Telstra came to us back in 2015 with a tough problem. No one else could solve it. Until we came along. Since then, we’ve been Telstra’s partner-in-residence, and we work closely with them to drive innovation.

U

Unsecure network is not to be confused with an insecure network, which you deal with very differently by telling them how lovely they look in blue and asking if they’ve had a new haircut. An unsecure network is often a free guest wifi that doesn’t require authentication to connect to and is obviously a happy playground for hackers.

V

Virtual WAN optimises and automates branch to branch connectivity through Azure.

VMWare VeloCloud When it comes to WAN edge infrastructure, there’s no better choice than VMware SD-WAN by VeloCloud.

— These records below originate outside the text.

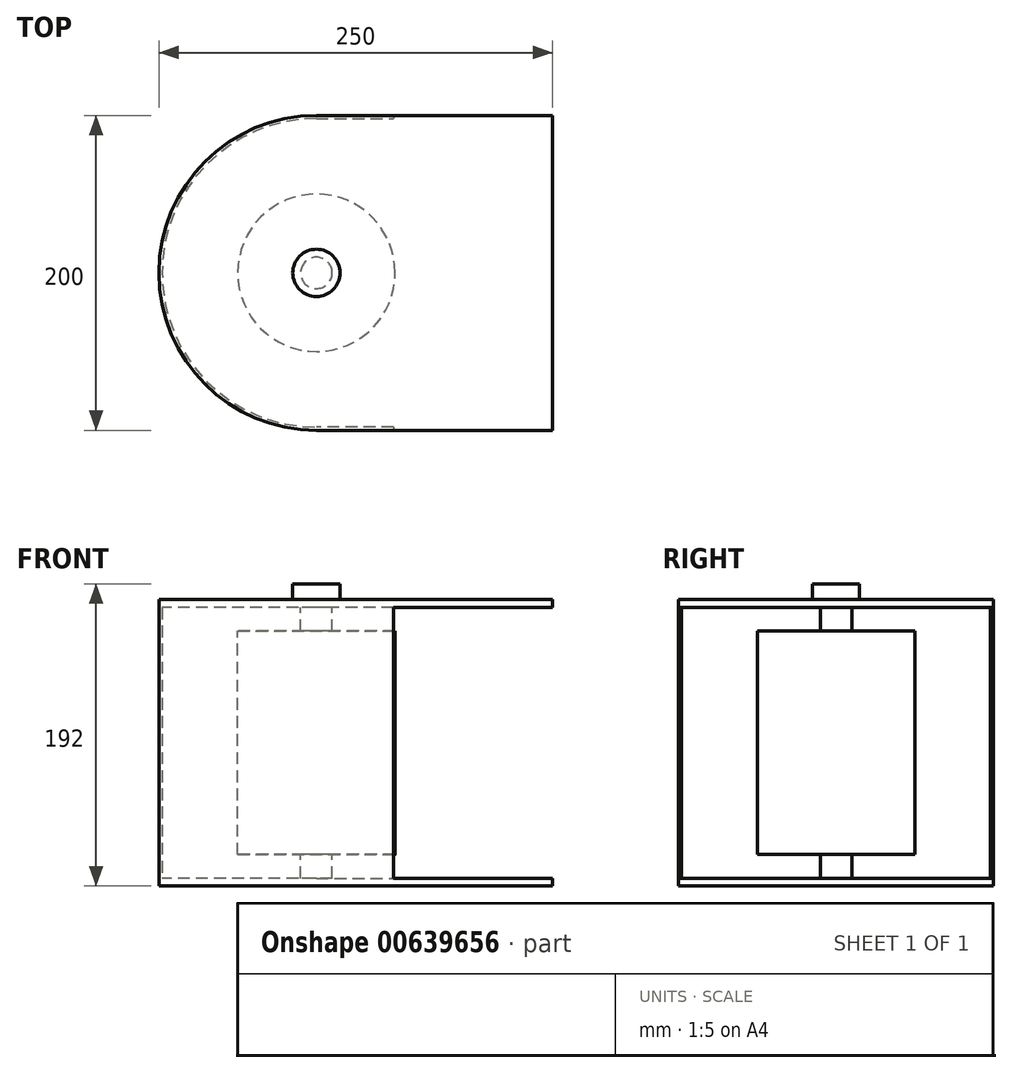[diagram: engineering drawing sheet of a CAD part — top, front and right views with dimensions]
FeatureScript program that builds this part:
annotation { "Feature Type Name" : "Feature", "Feature Type Description" : "" }
export const myFeature = defineFeature(function(context is Context, id is Id, definition is map)
    precondition{}
    {
        {
            var Q0;
            Q0=qCreatedBy(makeId("Front.planeOp"),FACE);
            var sketch = newSketch(context, id + "F0", { "sketchPlane" : qUnion([Q0])});
            skLineSegment(sketch, "E0", {"start": v(0, 78.5) * mm, "end": v(10, 78.5) * mm});
            skLineSegment(sketch, "E1", {"start": v(10, 78.5) * mm, "end": v(10, 63.5) * mm});
            skLineSegment(sketch, "E2", {"start": v(10, 63.5) * mm, "end": v(50, 63.5) * mm});
            skLineSegment(sketch, "E3", {"start": v(50, 63.5) * mm, "end": v(50, -78.5) * mm});
            skLineSegment(sketch, "E4", {"start": v(50, -78.5) * mm, "end": v(10, -78.5) * mm});
            skLineSegment(sketch, "E5", {"start": v(10, -78.5) * mm, "end": v(10, -93.5) * mm});
            skLineSegment(sketch, "E6", {"start": v(10, -93.5) * mm, "end": v(0, -93.5) * mm});
            skLineSegment(sketch, "E7", {"start": v(0, -93.5) * mm, "end": v(0, 78.5) * mm});
            skSolve(sketch);
        }
        {
            var Q0;
            Q0=qCreatedBy(makeId("Front.planeOp"),FACE);
            var sketch = newSketch(context, id + "F1", { "sketchPlane" : qUnion([Q0])});
            skLineSegment(sketch, "E8", {"start": v(0, 83.7) * mm, "end": v(0, -88.14) * mm});
            skSolve(sketch);
        }
        {
            var Q0;
            Q0 = qSketchRegion(id + "F0", true);
            var Q1;
            Q1=sQuery(id+"F1.wireOp",EDGE,"E8");
            revolve(context, id + "F2", {"entities" : qUnion([Q0]), "axis" : qUnion([Q1]), "revolveType" : RevolveType.FULL});
        }
        {
            var Q0;
            Q0=makeQuery(id+"F2.opRevolve","SWEPT_FACE",FACE,{"disambiguationData":[OSD([sQuery(id+"F0.wireOp",EDGE,"E0")])]});
            var sketch = newSketch(context, id + "F3", { "sketchPlane" : qUnion([Q0])});
            skArc(sketch, "E9", {"start": v(0, 100) * mm, "mid": v(-100, 0) * mm, "end": v(0, -100) * mm});
            skLineSegment(sketch, "E10", {"start": v(0, 100) * mm, "end": v(150, 100) * mm});
            skLineSegment(sketch, "E11", {"start": v(150, 100) * mm, "end": v(150, -100) * mm});
            skLineSegment(sketch, "E12", {"start": v(150, -100) * mm, "end": v(0, -100) * mm});
            skSolve(sketch);
        }
        {
            var Q0;
            Q0 = qSketchRegion(id + "F3", true);
            extrude(context, id + "F4", {"entities" : qUnion([Q0]), "operationType" : NewBodyOperationType.ADD, "depth" : 5 * mm, "offsetDistance" : 25 * mm});
        }
        {
            var Q0;
            Q0=makeQuery(id+"F2.opRevolve","SWEPT_FACE",FACE,{"disambiguationData":[OSD([sQuery(id+"F0.wireOp",EDGE,"E6")])]});
            var sketch = newSketch(context, id + "F5", { "sketchPlane" : qUnion([Q0])});
            skArc(sketch, "E13.0", {"start": v(0, -100) * mm, "mid": v(-100, 0) * mm, "end": v(0, 100) * mm});
            skLineSegment(sketch, "E14.0", {"start": v(150, 100) * mm, "end": v(0, 100) * mm});
            skLineSegment(sketch, "E15.0", {"start": v(0, -100) * mm, "end": v(150, -100) * mm});
            skLineSegment(sketch, "E16.0", {"start": v(150, -100) * mm, "end": v(150, 100) * mm});
            skSolve(sketch);
        }
        {
            var Q0;
            Q0 = qSketchRegion(id + "F5", true);
            extrude(context, id + "F6", {"entities" : qUnion([Q0]), "operationType" : NewBodyOperationType.ADD, "depth" : 5 * mm, "offsetDistance" : 25 * mm});
        }
        {
            var Q0;
            Q0=makeQuery(id+"F6.opExtrude","CAP_FACE",FACE,{"disambiguationData":[OSD([sQuery(id+"F5.wireOp",EDGE,"E13.0"),sQuery(id+"F5.wireOp",EDGE,"E14.0"),sQuery(id+"F5.wireOp",EDGE,"E15.0"),sQuery(id+"F5.wireOp",EDGE,"E16.0")])],"isStart":true});
            var sketch = newSketch(context, id + "F7", { "sketchPlane" : qUnion([Q0])});
            skArc(sketch, "E17.0", {"start": v(0, 100) * mm, "mid": v(-100, 0) * mm, "end": v(0, -100) * mm});
            skLineSegment(sketch, "E18.0", {"start": v(49, -100) * mm, "end": v(0, -100) * mm});
            skLineSegment(sketch, "E19.0", {"start": v(0, 100) * mm, "end": v(49, 100) * mm});
            skLineSegment(sketch, "E20.0", {"start": v(0, 98) * mm, "end": v(49, 98) * mm});
            skArc(sketch, "E20.1", {"start": v(0, 98) * mm, "mid": v(-98, 0) * mm, "end": v(0, -98) * mm});
            skLineSegment(sketch, "E20.2", {"start": v(49, -98) * mm, "end": v(0, -98) * mm});
            skLineSegment(sketch, "E21", {"start": v(49, 100) * mm, "end": v(49, 98) * mm});
            skPoint(sketch, "E22.orphan", {"position": v(150, 100) * mm});
            skPoint(sketch, "E23.orphan", {"position": v(150, -100) * mm});
            skLineSegment(sketch, "E24.trimOffspring", {"start": v(49, -98) * mm, "end": v(49, -100) * mm});
            skSolve(sketch);
        }
        {
            var Q0;
            Q0 = qSketchRegion(id + "F7", true);
            var Q1;
            Q1=makeQuery(id+"F4.opExtrude","CAP_FACE",FACE,{"disambiguationData":[OSD([sQuery(id+"F3.wireOp",EDGE,"E9"),sQuery(id+"F3.wireOp",EDGE,"E10"),sQuery(id+"F3.wireOp",EDGE,"E11"),sQuery(id+"F3.wireOp",EDGE,"E12")])],"isStart":true});
            extrude(context, id + "F8", {"entities" : qUnion([Q0]), "operationType" : NewBodyOperationType.ADD, "endBound" : BoundingType.UP_TO_SURFACE, "depth" : 25 * mm, "endBoundEntityFace" : qUnion([Q1]), "offsetDistance" : 25 * mm});
        }
        {
            var Q0;
            Q0=makeQuery(id+"F4.opExtrude","CAP_FACE",FACE,{"disambiguationData":[OSD([sQuery(id+"F3.wireOp",EDGE,"E9"),sQuery(id+"F3.wireOp",EDGE,"E10"),sQuery(id+"F3.wireOp",EDGE,"E11"),sQuery(id+"F3.wireOp",EDGE,"E12")])],"isStart":false});
            var sketch = newSketch(context, id + "F9", { "sketchPlane" : qUnion([Q0])});
            skCircle(sketch, "E25", {"center": v(0, 0) * mm, "radius": 15 * mm});
            skSolve(sketch);
        }
        {
            var Q0;
            Q0 = qSketchRegion(id + "F9", true);
            extrude(context, id + "F10", {"entities" : qUnion([Q0]), "operationType" : NewBodyOperationType.ADD, "depth" : 10 * mm, "offsetDistance" : 25 * mm});
        }
    });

Protect your WAN with SD-WAN as they say...

VPN or Virtual Private Network allows remote users (for employees who are not on an office-managed network) to securely access an organisation's services; keeping your data secure in the cloud, and completely out of harm's way.

W

Wide Area Network (WAN) is a wide network connecting smaller networks of computers over a large area (a region, country or even the world). Y'know like the internet...

Y

Yacht. (See Luxury Yacht)

Z

Zero Trust It's simple. Trust nothing or no-one. Microsoft’s Zero Trust model is based on verifying explicitly, using the least privileged access, and ALWAYS assuming breach. It covers identities, endpoints, apps, data, infrastructure, and networks.